• Activity:
Each line below is to be written out once more, precisely as given.
-*-*-
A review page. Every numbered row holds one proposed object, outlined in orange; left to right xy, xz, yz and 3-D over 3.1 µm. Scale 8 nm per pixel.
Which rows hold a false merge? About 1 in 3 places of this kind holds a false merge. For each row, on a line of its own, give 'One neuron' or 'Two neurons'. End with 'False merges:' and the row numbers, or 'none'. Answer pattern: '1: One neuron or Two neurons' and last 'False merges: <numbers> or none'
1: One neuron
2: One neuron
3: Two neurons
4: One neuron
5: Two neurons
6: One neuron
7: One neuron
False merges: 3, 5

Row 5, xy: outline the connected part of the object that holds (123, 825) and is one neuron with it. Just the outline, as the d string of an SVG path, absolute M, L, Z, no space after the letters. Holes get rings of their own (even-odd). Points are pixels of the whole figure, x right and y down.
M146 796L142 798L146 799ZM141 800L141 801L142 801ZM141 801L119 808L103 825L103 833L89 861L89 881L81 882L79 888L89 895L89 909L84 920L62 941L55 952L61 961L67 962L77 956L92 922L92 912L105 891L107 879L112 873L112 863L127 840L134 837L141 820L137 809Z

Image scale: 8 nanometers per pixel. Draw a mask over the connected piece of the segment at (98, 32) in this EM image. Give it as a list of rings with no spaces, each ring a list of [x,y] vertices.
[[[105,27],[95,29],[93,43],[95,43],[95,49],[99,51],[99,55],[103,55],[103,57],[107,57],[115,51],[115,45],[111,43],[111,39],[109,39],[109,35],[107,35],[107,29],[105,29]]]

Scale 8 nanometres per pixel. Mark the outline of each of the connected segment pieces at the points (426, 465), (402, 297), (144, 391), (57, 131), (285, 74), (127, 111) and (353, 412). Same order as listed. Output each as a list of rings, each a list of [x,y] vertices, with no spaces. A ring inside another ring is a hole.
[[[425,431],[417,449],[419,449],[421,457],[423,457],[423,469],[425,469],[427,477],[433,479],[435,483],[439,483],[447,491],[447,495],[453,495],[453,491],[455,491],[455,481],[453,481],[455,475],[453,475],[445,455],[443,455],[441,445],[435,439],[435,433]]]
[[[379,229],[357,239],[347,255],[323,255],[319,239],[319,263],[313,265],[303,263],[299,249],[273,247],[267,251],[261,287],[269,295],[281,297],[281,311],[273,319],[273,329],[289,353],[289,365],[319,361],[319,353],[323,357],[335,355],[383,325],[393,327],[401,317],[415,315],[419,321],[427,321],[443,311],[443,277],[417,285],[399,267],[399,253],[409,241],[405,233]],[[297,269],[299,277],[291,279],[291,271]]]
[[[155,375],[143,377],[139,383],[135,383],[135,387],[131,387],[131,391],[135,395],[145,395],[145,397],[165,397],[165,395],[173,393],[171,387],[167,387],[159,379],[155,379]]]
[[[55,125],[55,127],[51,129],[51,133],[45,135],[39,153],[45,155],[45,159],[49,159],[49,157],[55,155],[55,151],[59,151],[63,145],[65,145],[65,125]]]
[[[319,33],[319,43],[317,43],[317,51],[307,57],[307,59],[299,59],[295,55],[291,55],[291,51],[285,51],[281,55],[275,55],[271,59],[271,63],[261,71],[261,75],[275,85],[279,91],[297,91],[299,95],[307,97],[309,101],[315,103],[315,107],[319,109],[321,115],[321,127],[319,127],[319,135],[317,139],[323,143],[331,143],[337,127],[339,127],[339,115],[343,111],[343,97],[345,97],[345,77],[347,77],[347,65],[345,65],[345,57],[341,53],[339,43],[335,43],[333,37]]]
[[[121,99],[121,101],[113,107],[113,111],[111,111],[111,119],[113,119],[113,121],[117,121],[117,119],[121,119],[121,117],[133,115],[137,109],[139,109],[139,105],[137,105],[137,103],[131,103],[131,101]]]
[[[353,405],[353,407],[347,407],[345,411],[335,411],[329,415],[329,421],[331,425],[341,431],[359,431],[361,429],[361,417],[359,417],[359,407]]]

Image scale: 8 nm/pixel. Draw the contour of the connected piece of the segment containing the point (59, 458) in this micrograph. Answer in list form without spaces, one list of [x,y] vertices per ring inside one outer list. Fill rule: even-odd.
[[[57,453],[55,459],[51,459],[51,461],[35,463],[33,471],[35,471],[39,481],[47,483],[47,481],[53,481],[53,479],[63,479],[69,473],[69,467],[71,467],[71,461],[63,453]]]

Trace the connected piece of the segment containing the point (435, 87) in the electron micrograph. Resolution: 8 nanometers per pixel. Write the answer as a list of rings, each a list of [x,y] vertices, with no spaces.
-*-*-
• Output for this exercise:
A review page. Every numbered row holds one proposed object, outlined in orange; left to right xy, xz, yz and 3-D over 3.1 µm. Scale 8 nm per pixel.
Which rows hold a false merge? About 1 in 3 places of this kind holds a false merge. For each row, on a line of its own, give 'One neuron' or 'Two neurons'. End with 'False merges:' and the row numbers, or 'none'. Answer pattern: '1: One neuron or Two neurons' and last 'False merges: <numbers> or none'
1: One neuron
2: One neuron
3: Two neurons
4: One neuron
5: Two neurons
6: One neuron
7: One neuron
False merges: 3, 5

Row 5, xy: outline the connected part of the object that holds (123, 825) and is one neuron with it. Just the outline, as the d string of an SVG path, absolute M, L, Z, no space after the letters. Holes get rings of their own (even-odd). Points are pixels of the whole figure, x right and y down.
M146 796L142 798L146 799ZM141 800L141 801L142 801ZM141 801L119 808L103 825L103 833L89 861L89 881L81 882L79 888L89 895L89 909L84 920L62 941L55 952L61 961L67 962L77 956L92 922L92 912L105 891L107 879L112 873L112 863L127 840L134 837L141 820L137 809Z

Image scale: 8 nanometers per pixel. Draw a mask over the connected piece of the segment at (98, 32) in this EM image. Give it as a list of rings with no spaces, each ring a list of [x,y] vertices.
[[[105,27],[95,29],[93,43],[95,43],[95,49],[99,51],[99,55],[103,55],[103,57],[107,57],[115,51],[115,45],[111,43],[111,39],[109,39],[109,35],[107,35],[107,29],[105,29]]]

Scale 8 nanometres per pixel. Mark the outline of each of the connected segment pieces at the points (426, 465), (402, 297), (144, 391), (57, 131), (285, 74), (127, 111) and (353, 412). Same order as listed. Output each as a list of rings, each a list of [x,y] vertices, with no spaces. A ring inside another ring is a hole.
[[[425,431],[417,449],[419,449],[421,457],[423,457],[423,469],[425,469],[427,477],[433,479],[435,483],[439,483],[447,491],[447,495],[453,495],[453,491],[455,491],[455,481],[453,481],[455,475],[453,475],[445,455],[443,455],[441,445],[435,439],[435,433]]]
[[[379,229],[357,239],[347,255],[323,255],[319,239],[319,263],[313,265],[303,263],[299,249],[273,247],[267,251],[261,287],[269,295],[281,297],[281,311],[273,319],[273,329],[289,353],[289,365],[319,361],[319,353],[323,357],[335,355],[383,325],[393,327],[401,317],[415,315],[419,321],[427,321],[443,311],[443,277],[417,285],[399,267],[399,253],[409,241],[405,233]],[[297,269],[299,277],[291,279],[291,271]]]
[[[155,375],[143,377],[139,383],[135,383],[135,387],[131,387],[131,391],[135,395],[145,395],[145,397],[165,397],[165,395],[173,393],[171,387],[167,387],[159,379],[155,379]]]
[[[55,125],[55,127],[51,129],[51,133],[45,135],[39,153],[45,155],[45,159],[49,159],[49,157],[55,155],[55,151],[59,151],[63,145],[65,145],[65,125]]]
[[[319,33],[319,43],[317,43],[317,51],[307,57],[307,59],[299,59],[295,55],[291,55],[291,51],[285,51],[281,55],[275,55],[271,59],[271,63],[261,71],[261,75],[275,85],[279,91],[297,91],[299,95],[307,97],[309,101],[315,103],[315,107],[319,109],[321,115],[321,127],[319,127],[319,135],[317,139],[323,143],[331,143],[337,127],[339,127],[339,115],[343,111],[343,97],[345,97],[345,77],[347,77],[347,65],[345,65],[345,57],[341,53],[339,43],[335,43],[333,37]]]
[[[121,99],[121,101],[113,107],[113,111],[111,111],[111,119],[113,119],[113,121],[117,121],[117,119],[121,119],[121,117],[133,115],[137,109],[139,109],[139,105],[137,105],[137,103],[131,103],[131,101]]]
[[[353,405],[353,407],[347,407],[345,411],[335,411],[329,415],[329,421],[331,425],[341,431],[359,431],[361,429],[361,417],[359,417],[359,407]]]

Image scale: 8 nm/pixel. Draw the contour of the connected piece of the segment containing the point (59, 458) in this micrograph. Answer in list form without spaces, one list of [x,y] vertices per ring inside one outer list. Fill rule: even-odd.
[[[57,453],[55,459],[51,459],[51,461],[35,463],[33,471],[35,471],[39,481],[47,483],[47,481],[53,481],[53,479],[63,479],[69,473],[69,467],[71,467],[71,461],[63,453]]]

Trace the connected piece of the segment containing the point (435, 87) in the electron micrograph. Resolution: 8 nanometers per pixel. Write the answer as a list of rings, each a list of [x,y] vertices, with no spaces.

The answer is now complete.